Start of Block

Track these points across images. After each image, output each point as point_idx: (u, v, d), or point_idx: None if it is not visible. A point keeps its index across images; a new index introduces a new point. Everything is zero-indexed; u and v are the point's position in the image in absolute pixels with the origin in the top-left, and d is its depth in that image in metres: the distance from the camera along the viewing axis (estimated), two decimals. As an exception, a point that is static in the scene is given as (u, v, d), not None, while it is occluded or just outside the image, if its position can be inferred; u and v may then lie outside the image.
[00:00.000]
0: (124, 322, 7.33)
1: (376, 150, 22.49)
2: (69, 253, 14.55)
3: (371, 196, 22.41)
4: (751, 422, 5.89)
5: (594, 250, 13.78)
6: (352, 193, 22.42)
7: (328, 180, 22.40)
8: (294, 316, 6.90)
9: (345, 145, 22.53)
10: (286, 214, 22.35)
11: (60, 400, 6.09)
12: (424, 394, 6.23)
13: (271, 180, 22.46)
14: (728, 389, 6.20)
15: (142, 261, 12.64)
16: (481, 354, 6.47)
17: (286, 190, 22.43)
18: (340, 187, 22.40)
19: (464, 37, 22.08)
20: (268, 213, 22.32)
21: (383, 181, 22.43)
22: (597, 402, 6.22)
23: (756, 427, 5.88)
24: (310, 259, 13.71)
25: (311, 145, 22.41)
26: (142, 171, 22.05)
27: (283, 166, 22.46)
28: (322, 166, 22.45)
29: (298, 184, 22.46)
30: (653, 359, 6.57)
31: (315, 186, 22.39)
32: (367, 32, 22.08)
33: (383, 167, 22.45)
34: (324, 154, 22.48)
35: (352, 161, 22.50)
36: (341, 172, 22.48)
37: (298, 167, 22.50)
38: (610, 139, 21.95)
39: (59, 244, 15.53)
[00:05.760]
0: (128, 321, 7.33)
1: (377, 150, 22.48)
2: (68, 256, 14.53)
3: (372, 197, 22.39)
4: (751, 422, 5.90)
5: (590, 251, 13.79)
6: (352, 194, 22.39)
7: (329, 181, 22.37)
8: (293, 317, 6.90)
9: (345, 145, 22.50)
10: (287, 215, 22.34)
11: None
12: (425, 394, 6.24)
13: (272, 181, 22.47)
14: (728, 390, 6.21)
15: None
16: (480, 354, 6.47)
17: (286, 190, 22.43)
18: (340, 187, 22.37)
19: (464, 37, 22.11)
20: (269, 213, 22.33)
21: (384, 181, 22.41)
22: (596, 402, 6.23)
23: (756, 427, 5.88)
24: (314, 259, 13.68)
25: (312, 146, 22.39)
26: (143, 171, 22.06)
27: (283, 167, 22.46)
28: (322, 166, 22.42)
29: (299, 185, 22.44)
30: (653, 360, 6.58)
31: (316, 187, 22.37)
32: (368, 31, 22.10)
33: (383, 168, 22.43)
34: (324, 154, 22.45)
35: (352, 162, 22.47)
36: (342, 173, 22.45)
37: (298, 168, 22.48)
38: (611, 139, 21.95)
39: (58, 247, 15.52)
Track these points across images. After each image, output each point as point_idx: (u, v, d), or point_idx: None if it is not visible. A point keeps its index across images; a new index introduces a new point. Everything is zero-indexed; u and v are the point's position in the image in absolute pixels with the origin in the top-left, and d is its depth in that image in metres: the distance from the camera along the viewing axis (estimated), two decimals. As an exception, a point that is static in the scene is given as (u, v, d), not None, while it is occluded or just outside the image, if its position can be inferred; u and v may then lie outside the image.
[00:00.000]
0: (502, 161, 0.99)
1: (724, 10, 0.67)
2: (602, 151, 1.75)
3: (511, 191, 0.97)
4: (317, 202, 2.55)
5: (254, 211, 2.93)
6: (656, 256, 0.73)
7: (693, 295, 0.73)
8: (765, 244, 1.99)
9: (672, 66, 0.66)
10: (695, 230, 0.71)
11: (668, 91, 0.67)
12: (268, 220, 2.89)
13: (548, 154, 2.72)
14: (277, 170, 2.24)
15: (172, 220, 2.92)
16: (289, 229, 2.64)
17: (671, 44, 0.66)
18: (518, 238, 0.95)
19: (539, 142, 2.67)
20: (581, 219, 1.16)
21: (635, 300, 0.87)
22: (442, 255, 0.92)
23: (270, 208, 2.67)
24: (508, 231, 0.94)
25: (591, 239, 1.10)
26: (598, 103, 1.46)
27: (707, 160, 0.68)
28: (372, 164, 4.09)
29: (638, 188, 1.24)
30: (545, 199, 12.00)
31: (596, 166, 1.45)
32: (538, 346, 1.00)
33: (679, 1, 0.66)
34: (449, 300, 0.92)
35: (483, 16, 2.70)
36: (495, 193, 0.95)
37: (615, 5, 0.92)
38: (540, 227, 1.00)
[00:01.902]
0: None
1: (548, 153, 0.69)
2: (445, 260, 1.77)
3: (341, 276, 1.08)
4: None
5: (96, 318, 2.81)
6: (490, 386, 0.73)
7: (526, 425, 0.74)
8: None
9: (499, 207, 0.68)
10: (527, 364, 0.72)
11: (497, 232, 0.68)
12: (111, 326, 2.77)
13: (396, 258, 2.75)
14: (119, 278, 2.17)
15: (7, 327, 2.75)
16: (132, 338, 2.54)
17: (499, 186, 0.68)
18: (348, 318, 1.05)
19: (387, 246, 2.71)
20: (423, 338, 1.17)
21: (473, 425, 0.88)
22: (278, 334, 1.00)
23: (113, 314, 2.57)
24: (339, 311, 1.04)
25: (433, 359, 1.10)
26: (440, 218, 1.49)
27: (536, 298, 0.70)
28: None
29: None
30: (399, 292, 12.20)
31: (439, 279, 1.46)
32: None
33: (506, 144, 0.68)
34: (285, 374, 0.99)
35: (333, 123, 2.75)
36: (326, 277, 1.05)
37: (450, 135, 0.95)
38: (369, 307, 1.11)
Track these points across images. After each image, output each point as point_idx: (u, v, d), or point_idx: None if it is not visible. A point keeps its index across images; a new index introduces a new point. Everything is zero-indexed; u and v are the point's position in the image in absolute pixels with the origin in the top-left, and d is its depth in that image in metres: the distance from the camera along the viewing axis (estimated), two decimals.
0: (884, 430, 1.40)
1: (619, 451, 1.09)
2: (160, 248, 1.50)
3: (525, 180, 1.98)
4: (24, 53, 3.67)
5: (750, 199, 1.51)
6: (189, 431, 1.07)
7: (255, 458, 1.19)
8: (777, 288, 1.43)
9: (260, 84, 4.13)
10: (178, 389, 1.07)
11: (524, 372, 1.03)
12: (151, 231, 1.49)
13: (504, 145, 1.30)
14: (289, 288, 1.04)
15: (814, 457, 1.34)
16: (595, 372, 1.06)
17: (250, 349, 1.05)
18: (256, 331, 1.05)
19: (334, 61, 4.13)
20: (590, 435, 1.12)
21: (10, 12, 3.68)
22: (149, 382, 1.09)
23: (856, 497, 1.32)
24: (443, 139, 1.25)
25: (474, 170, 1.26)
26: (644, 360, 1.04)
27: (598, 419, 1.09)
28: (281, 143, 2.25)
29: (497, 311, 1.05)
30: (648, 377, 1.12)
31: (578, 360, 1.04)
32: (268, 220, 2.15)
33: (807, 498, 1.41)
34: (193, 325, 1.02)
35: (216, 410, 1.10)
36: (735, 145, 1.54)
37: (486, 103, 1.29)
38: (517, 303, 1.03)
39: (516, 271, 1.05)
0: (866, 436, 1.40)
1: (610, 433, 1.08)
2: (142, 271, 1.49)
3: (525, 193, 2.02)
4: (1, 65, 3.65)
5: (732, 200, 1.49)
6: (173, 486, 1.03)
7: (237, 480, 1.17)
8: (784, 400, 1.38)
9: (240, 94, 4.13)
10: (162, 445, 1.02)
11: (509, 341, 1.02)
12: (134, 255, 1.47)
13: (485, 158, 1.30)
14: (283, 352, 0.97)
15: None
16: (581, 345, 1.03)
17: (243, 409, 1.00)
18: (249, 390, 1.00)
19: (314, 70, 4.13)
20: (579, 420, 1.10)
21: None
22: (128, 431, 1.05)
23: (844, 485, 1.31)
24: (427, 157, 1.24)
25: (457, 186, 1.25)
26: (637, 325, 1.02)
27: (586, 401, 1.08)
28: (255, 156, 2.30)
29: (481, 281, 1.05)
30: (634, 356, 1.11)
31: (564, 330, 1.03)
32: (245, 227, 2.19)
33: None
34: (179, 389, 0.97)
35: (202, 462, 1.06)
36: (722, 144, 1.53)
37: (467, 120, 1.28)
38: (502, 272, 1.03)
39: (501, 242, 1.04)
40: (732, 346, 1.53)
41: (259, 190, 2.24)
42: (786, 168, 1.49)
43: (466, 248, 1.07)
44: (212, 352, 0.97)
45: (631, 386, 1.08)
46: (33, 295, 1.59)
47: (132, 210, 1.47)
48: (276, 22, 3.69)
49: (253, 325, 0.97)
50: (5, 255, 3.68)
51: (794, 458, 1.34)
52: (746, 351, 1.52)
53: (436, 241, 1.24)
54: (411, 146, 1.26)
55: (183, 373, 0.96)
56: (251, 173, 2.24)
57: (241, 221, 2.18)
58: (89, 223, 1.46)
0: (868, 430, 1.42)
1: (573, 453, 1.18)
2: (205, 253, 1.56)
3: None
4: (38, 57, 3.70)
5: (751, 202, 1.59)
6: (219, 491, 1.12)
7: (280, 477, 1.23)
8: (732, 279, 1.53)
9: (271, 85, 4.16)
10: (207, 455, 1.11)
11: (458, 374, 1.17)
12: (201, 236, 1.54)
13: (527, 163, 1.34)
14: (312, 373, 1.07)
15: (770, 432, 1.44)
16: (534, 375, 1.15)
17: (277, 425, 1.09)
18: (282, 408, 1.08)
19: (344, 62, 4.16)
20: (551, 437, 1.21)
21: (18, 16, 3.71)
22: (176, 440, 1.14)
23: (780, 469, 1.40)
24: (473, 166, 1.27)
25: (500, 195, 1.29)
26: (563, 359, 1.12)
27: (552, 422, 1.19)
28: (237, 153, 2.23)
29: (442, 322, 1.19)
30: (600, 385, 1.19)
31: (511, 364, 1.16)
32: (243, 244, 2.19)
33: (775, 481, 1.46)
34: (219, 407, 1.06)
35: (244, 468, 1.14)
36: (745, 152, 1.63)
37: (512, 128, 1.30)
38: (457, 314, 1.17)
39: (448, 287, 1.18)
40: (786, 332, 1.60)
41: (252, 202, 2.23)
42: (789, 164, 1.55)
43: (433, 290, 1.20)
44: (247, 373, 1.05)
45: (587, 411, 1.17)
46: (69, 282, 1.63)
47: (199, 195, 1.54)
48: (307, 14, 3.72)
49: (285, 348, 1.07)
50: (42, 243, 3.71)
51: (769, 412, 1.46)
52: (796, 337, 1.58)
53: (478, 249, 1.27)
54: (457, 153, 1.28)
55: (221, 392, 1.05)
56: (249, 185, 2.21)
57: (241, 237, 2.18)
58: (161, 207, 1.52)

End of Block

_What the exercise asks_.
Your answer should consist solely of the lines above from the line with "52: (746, 351, 1.52)" to the line with "15: (770, 432, 1.44)", both included, reproduced exactly.

_Written response_.
52: (746, 351, 1.52)
53: (436, 241, 1.24)
54: (411, 146, 1.26)
55: (183, 373, 0.96)
56: (251, 173, 2.24)
57: (241, 221, 2.18)
58: (89, 223, 1.46)
0: (868, 430, 1.42)
1: (573, 453, 1.18)
2: (205, 253, 1.56)
3: None
4: (38, 57, 3.70)
5: (751, 202, 1.59)
6: (219, 491, 1.12)
7: (280, 477, 1.23)
8: (732, 279, 1.53)
9: (271, 85, 4.16)
10: (207, 455, 1.11)
11: (458, 374, 1.17)
12: (201, 236, 1.54)
13: (527, 163, 1.34)
14: (312, 373, 1.07)
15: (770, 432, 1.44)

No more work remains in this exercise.